Colonial Period – Prior to the British occupation of Cuba, 1762-1763, the principles of mercantilism ensured that Cuba’s legitimate foreign trade was exclusively with Spain, but this was supplemented from as early as the mid-16th century by significant contraband trading with the French, English, and Dutch, and by licensing foreign participation in the Asiento de Negros. The last third of the 18th century witnessed a gradual liberalization, with an accompanying growth in the Cuban economy. By the middle of the next century, Cuba had become an important beneficiary of the United Kingdom’s espousal of free trade, and that country became Cuba’s principal trading partner. The last quarter of the 19th century saw Britain gradually replaced by the United States as Cuba’s leading customer for its exports, and its chief supplier of both imports and investment capital.
After Independence – From 1900 to 1960, Cuba’s foreign trade was almost exclusively dependent on the United States. This close relationship was bolstered by a myriad of commercial treaties giving preference to American interests. The firm US market for sugar obtained under multiple quota arrangements brought prosperity during times of war but economic distress when the world sugar supply was up. From 1920 to 1945 American and other foreign interests influenced the economy and wielded significant control over both the sugar and banking industries. But Cuba’s primary products, sugar, and tobacco, and much of its pre-1959 manufacturing industry, ensured the nation at least a minimal export economy, and, consequently, foreign economic commerce.
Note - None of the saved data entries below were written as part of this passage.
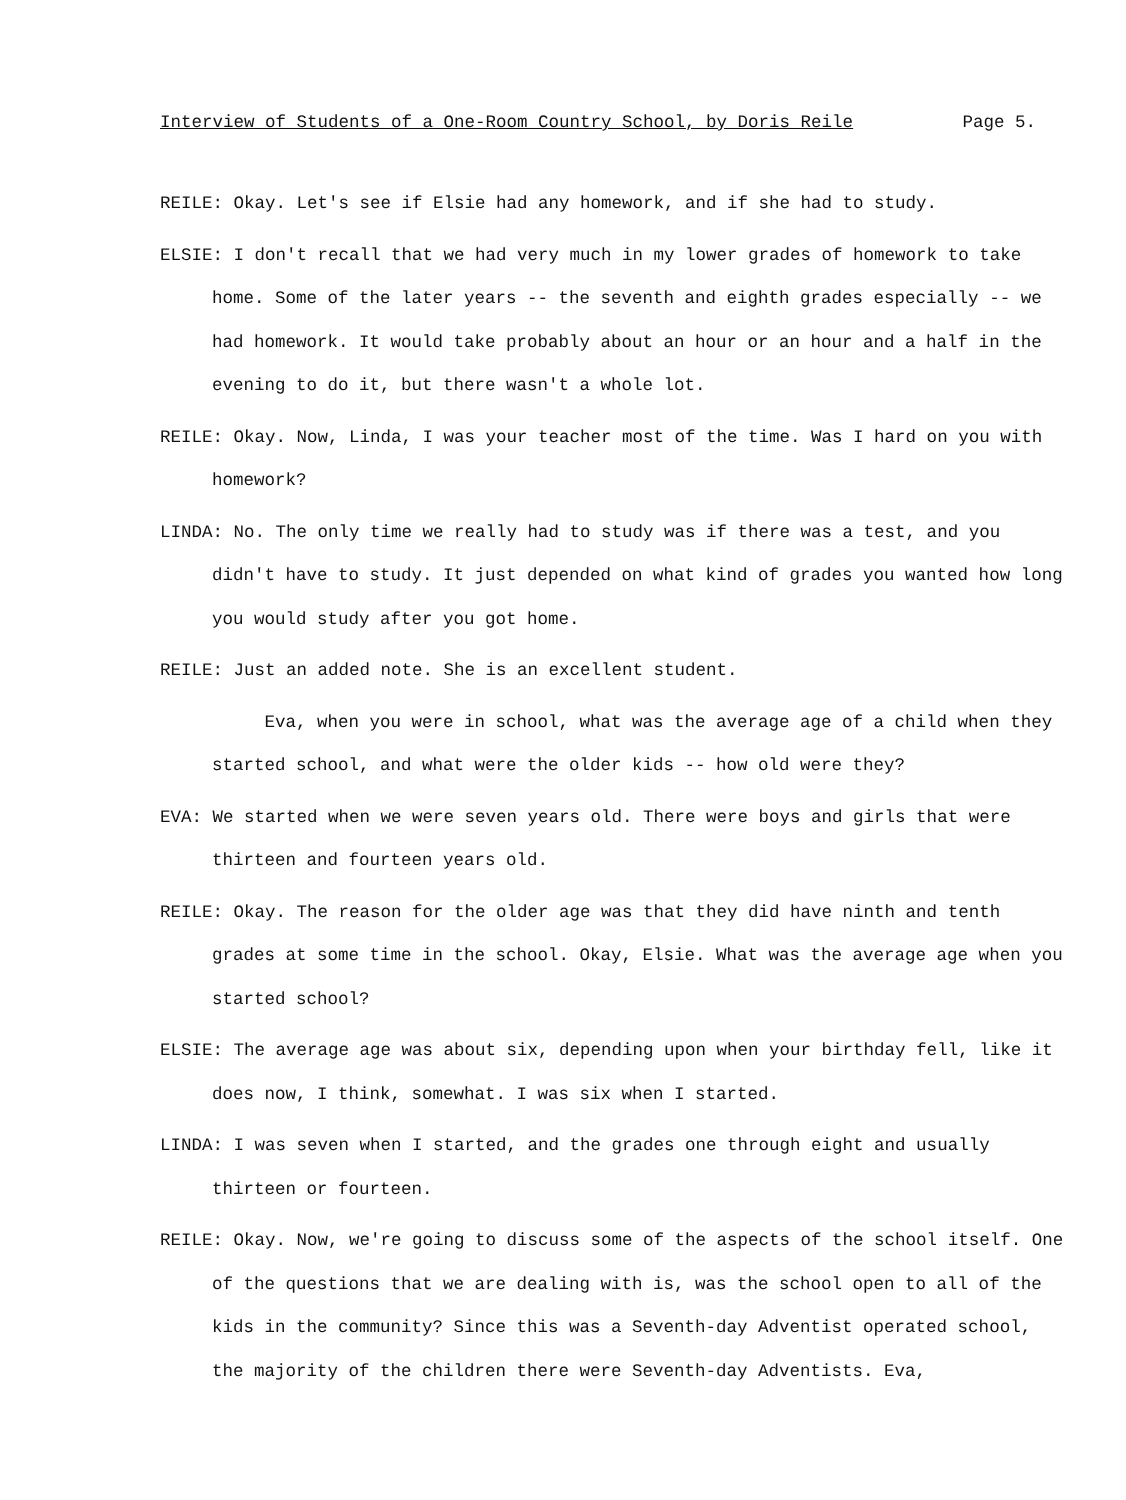Interview of Students of a One-Room Country School, by Doris Reile Page 5.
REILE: Okay. Let's see if Elsie had any homework, and if she had to study.
ELSIE: I don't recall that we had very much in my lower grades of homework to take home. Some of the later years -- the seventh and eighth grades especially -- we had homework. It would take probably about an hour or an hour and a half in the evening to do it, but there wasn't a whole lot.
REILE: Okay. Now, Linda, I was your teacher most of the time. Was I hard on you with homework?
LINDA: No. The only time we really had to study was if there was a test, and you didn't have to study. It just depended on what kind of grades you wanted how long you would study after you got home.
REILE: Just an added note. She is an excellent student.
Eva, when you were in school, what was the average age of a child when they started school, and what were the older kids -- how old were they?
EVA: We started when we were seven years old. There were boys and girls that were thirteen and fourteen years old.
REILE: Okay. The reason for the older age was that they did have ninth and tenth grades at some time in the school. Okay, Elsie. What was the average age when you started school?
ELSIE: The average age was about six, depending upon when your birthday fell, like it does now, I think, somewhat. I was six when I started.
LINDA: I was seven when I started, and the grades one through eight and usually thirteen or fourteen.
REILE: Okay. Now, we're going to discuss some of the aspects of the school itself. One of the questions that we are dealing with is, was the school open to all of the kids in the community? Since this was a Seventh-day Adventist operated school, the majority of the children there were Seventh-day Adventists. Eva,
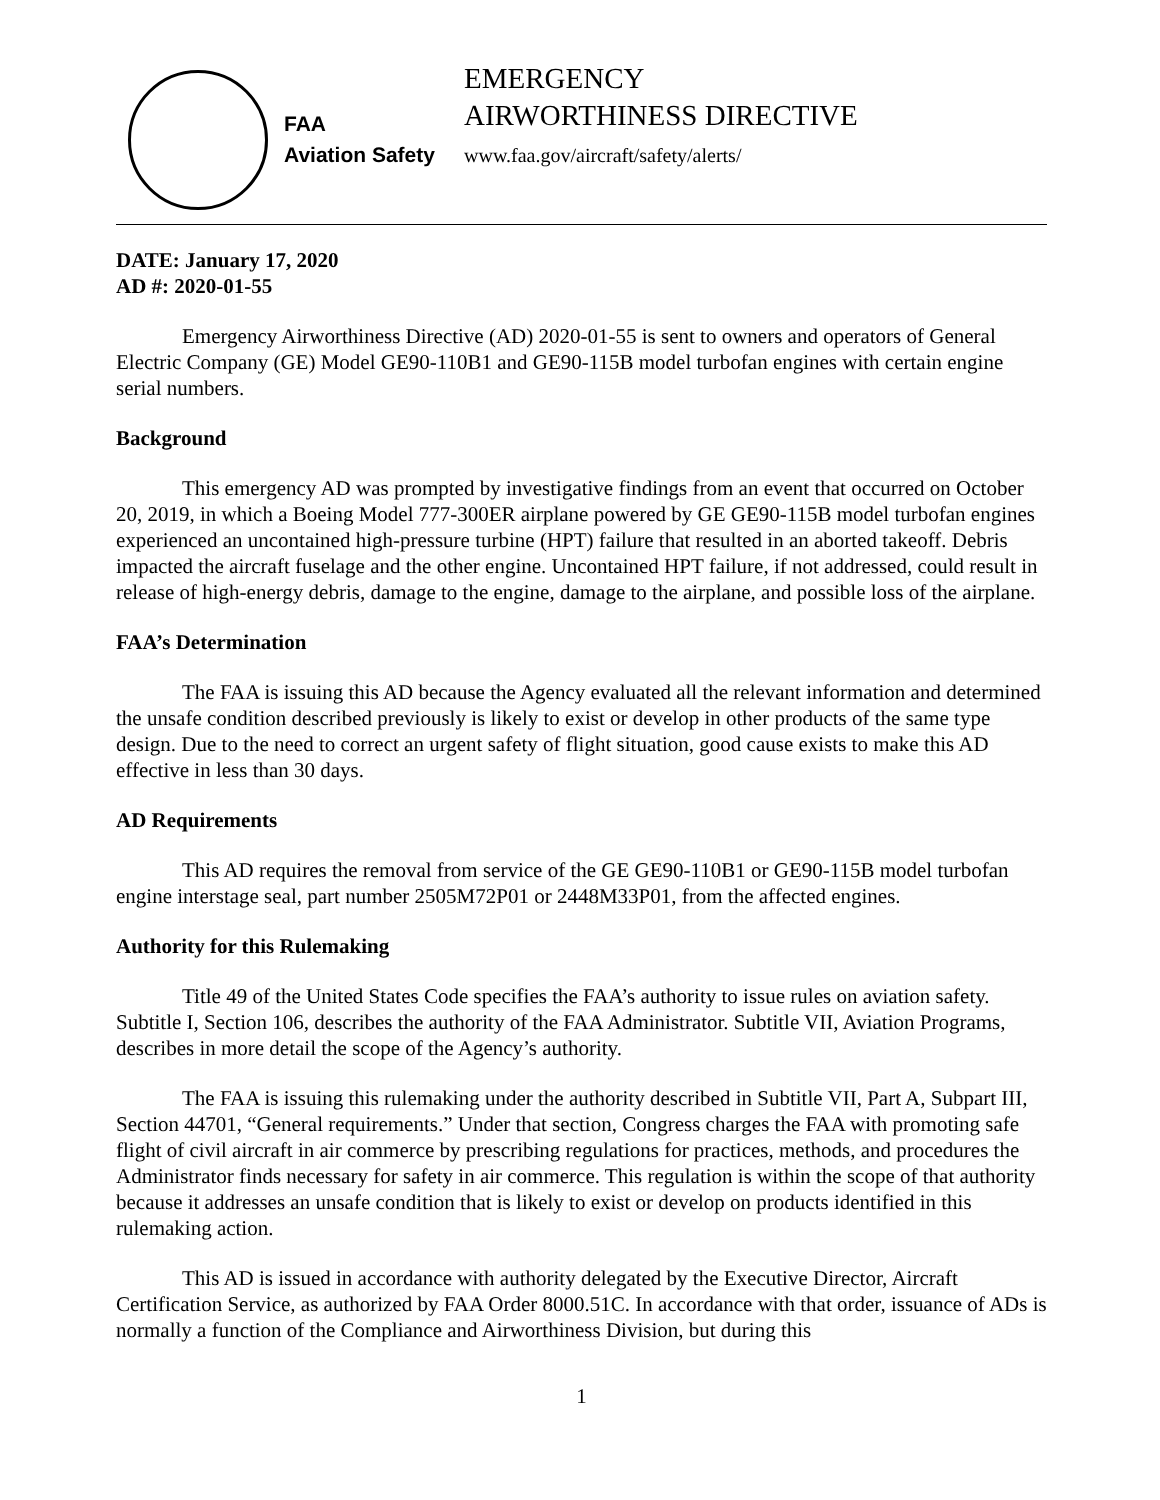FAA
Aviation Safety
EMERGENCY
AIRWORTHINESS DIRECTIVE
www.faa.gov/aircraft/safety/alerts/
DATE: January 17, 2020
AD #: 2020-01-55
Emergency Airworthiness Directive (AD) 2020-01-55 is sent to owners and operators of General Electric Company (GE) Model GE90-110B1 and GE90-115B model turbofan engines with certain engine serial numbers.
Background
This emergency AD was prompted by investigative findings from an event that occurred on October 20, 2019, in which a Boeing Model 777-300ER airplane powered by GE GE90-115B model turbofan engines experienced an uncontained high-pressure turbine (HPT) failure that resulted in an aborted takeoff. Debris impacted the aircraft fuselage and the other engine. Uncontained HPT failure, if not addressed, could result in release of high-energy debris, damage to the engine, damage to the airplane, and possible loss of the airplane.
FAA’s Determination
The FAA is issuing this AD because the Agency evaluated all the relevant information and determined the unsafe condition described previously is likely to exist or develop in other products of the same type design. Due to the need to correct an urgent safety of flight situation, good cause exists to make this AD effective in less than 30 days.
AD Requirements
This AD requires the removal from service of the GE GE90-110B1 or GE90-115B model turbofan engine interstage seal, part number 2505M72P01 or 2448M33P01, from the affected engines.
Authority for this Rulemaking
Title 49 of the United States Code specifies the FAA’s authority to issue rules on aviation safety. Subtitle I, Section 106, describes the authority of the FAA Administrator. Subtitle VII, Aviation Programs, describes in more detail the scope of the Agency’s authority.
The FAA is issuing this rulemaking under the authority described in Subtitle VII, Part A, Subpart III, Section 44701, “General requirements.” Under that section, Congress charges the FAA with promoting safe flight of civil aircraft in air commerce by prescribing regulations for practices, methods, and procedures the Administrator finds necessary for safety in air commerce. This regulation is within the scope of that authority because it addresses an unsafe condition that is likely to exist or develop on products identified in this rulemaking action.
This AD is issued in accordance with authority delegated by the Executive Director, Aircraft Certification Service, as authorized by FAA Order 8000.51C. In accordance with that order, issuance of ADs is normally a function of the Compliance and Airworthiness Division, but during this
1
Under the Castro Regime – Since the consolidation of the Revolution of 1959 all foreign trade has been conducted by the government, and since 1960, when all US business interests suffered confiscatory nationalization, no sugar has been sold to the United States, whose response has been the imposition of the United States trade embargo. From then on foreign trade was largely conducted with the Soviet Union and other COMECON countries through some twenty-four foreign trade enterprises inside the Ministry of Foreign Trade. During the 1960s Cuba depended heavily on the willingness of the Eastern bloc nations to purchase most of its sugar crop at above the world market price. This subsidization did not provide Cuba with foreign exchange surpluses but did keep it more depended for its imports on the COMECON nations than it had been on the United States before 1959.
The” Special Period” – Cuba’s essentially barter arrangements with COMECON collapsed with that organization’s demise and the breakup of the Soviet Union at the end of 1989. Cuba’s chief trading partners in the 1990s were Canada, Spain, Mexico, China, France, Russia, Italy, and the Netherlands. The countries of Latin America together accounted for a third of Cuba’s total overseas trade.